A Girl Returned by Donatella Di Pietrantonio
New York. Europa Editions. 2019. 170 pages.
In Ann Goldstein’s wonderful translation of Donatella Di Pietrantonio’s The Girl Returned, the first image we have of the protagonist is of her standing in a doorway, suitcase in hand, waiting to be invited into the apartment of her biological family, a family she had no idea existed until recently. The scene is not only significant to the novel, it is highly symbolic of the plight of women writers who have historically struggled to gain the same recognition as their male counterparts. The theme that sets the novel’s universe spinning is abandonment. In the mind of a lesser novelist, it would be easy to linger on and exhaust this subject, but in Di Pietrantonio’s world, abandonment is turned into resilience. And despite its mostly dark subject matter, the novel has an undercurrent of fortitude and hope that makes it one of the most profound books of the year.

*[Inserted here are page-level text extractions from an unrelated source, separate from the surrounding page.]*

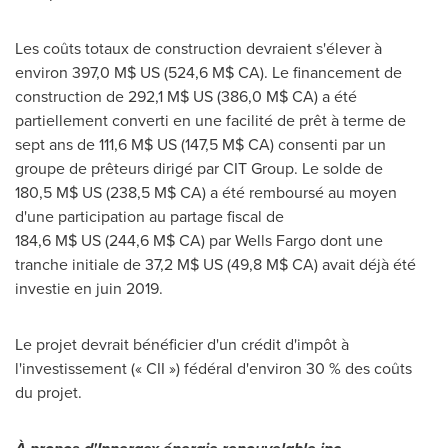
Les coûts totaux de construction devraient s'élever à
environ 397,0 M$ US (524,6 M$ CA). Le financement de
construction de 292,1 M$ US (386,0 M$ CA) a été
partiellement converti en une facilité de prêt à terme de
sept ans de 111,6 M$ US (147,5 M$ CA) consenti par un
groupe de prêteurs dirigé par CIT Group. Le solde de
180,5 M$ US (238,5 M$ CA) a été remboursé au moyen
d'une participation au partage fiscal de
184,6 M$ US (244,6 M$ CA) par Wells Fargo dont une
tranche initiale de 37,2 M$ US (49,8 M$ CA) avait déjà été
investie en juin 2019.
Le projet devrait bénéficier d'un crédit d'impôt à
l'investissement (« CII ») fédéral d'environ 30 % des coûts
du projet.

The protagonist is a thirteen-year-old girl who, without being told why, discovers that the couple she thought of as her parents are not when she is sent away to live with her biological parents. Arriving at the rundown apartment in a completely different neighborhood, she finds a world mired in poverty and abuse but not wholly without love and compassion.
She discovers that she has brothers as well as a younger sister, with whom she is forced to share a bed. What follows is a tale depicting the complexities of family, especially the relationship between mothers and daughters, in modern Italy. Di Pietrantonio’s novel also gives us a glimpse into the very real hardships faced by many poorer Italians struggling to keep their lives from disappearing completely beneath the weight of poverty.
Goldstein’s translation of L’Arminuta as A Girl Returned is not quite exact, but it nevertheless encapsulates, quite poetically, the plight of the protagonist and her voyage of self-discovery. Her return is not just to her biological parents but, more important, a return to stability in an unstable world. When she finally learns the truth of why she was sent away from the only home and family she knew, we see her withdraw into herself, only to emerge later as a more independent and stronger young woman with a future. She doesn’t do this alone; she has the help of her sister, a younger, far less polished girl who shows her a way toward compassion and understanding.
There are parallels with Elena Ferrante’s Lenú, especially regarding the education of young women in Italy, but Di Pietrantonio’s novel is not merely a work riding Ferrante’s wave; instead, it offers us a passionate and realistic take on the fate of young Italian women in a world where they still have to fight for basic rights like education. Thankfully, we are now seeing more women writers pushing their way out of once-darkened corners to tell their own stories.